Hence, in the run-up to the New York summit, India has again raised the pitch for finance and technology support to developing nations to achieve the Paris Agreement goals of keeping a global average temperature rise this century well below 2 degrees Celsius. So far, India has blamed the developed countries for not keeping up to their commitment of providing $100 billion and technology transfer collectively to developing countries like India for dealing with climate change. It has held that the developed world is responsible for most of the climate change situation today. Over 70 per cent of the greenhouse gases emission is due to the developed countries, while India’s contribution is just 3 per cent.
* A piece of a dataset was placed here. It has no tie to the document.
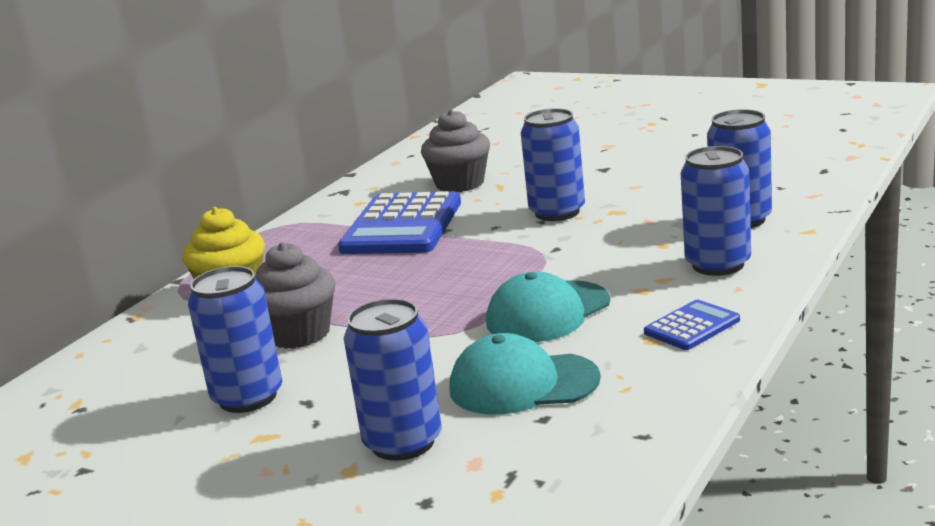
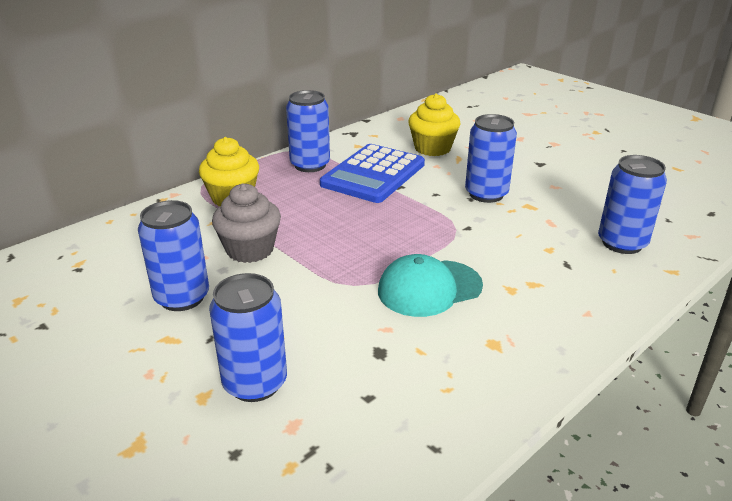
camera: 15 degrees right, 10 degrees up
(460, 183) = (432, 148): grey cupcake -> yellow cupcake
(523, 384) = (372, 355): turquoise cap -> none
(692, 326) = (531, 341): blue calculator -> none
(718, 264) = (582, 283): blue can -> blue can (310, 165)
This is because of overconsumption by the people in the developed world, goes India’s argument.
But will there be any takers for India’s logic? “In Chile, when we meet in the next COP (Conference of the Parties), we will be taking a stance that every country needs to follow their own commitments to reduce national emissions and advanced countries need to provide finance and technology support, that is most important to developing world,” says Javadekar. New Delhi hopes to draw support, among others, from the basic group of nations – Brazil, South Africa, India and China – which want developed countries to undertake ambitious actions to reduce greenhouse gas emissions and meet their financial commitments. But who will loosen the purse-strings, when the world is in the grip of an economic slowdown?
A few years ago, when the Paris Agreement was adopted, India made four commitments, including reducing greenhouse gas emission intensity of its GDP, basing 40 per cent of its power capacity would be based on non-fossil fuel sources, creating an additional ‘carbon sink’ of 2.5-3 billion tonnes of carbon dioxide equivalent through additional forest and tree cover, and enhancing investments in development programmes in sectors vulnerable to climate change, particularly agriculture, water resources, Himalayan region, coastal regions, health and disaster management. By any reckoning, this will be a long haul. Meanwhile, the after-effects of climate change will become more and more visible to us as they did recently – extreme precipitation in cities like Mumbai, which caused serious flooding; rain deficit in New Delhi, which made September warmer than ever before; and the delayed withdrawal of the southwest monsoon, which we are witnessing now.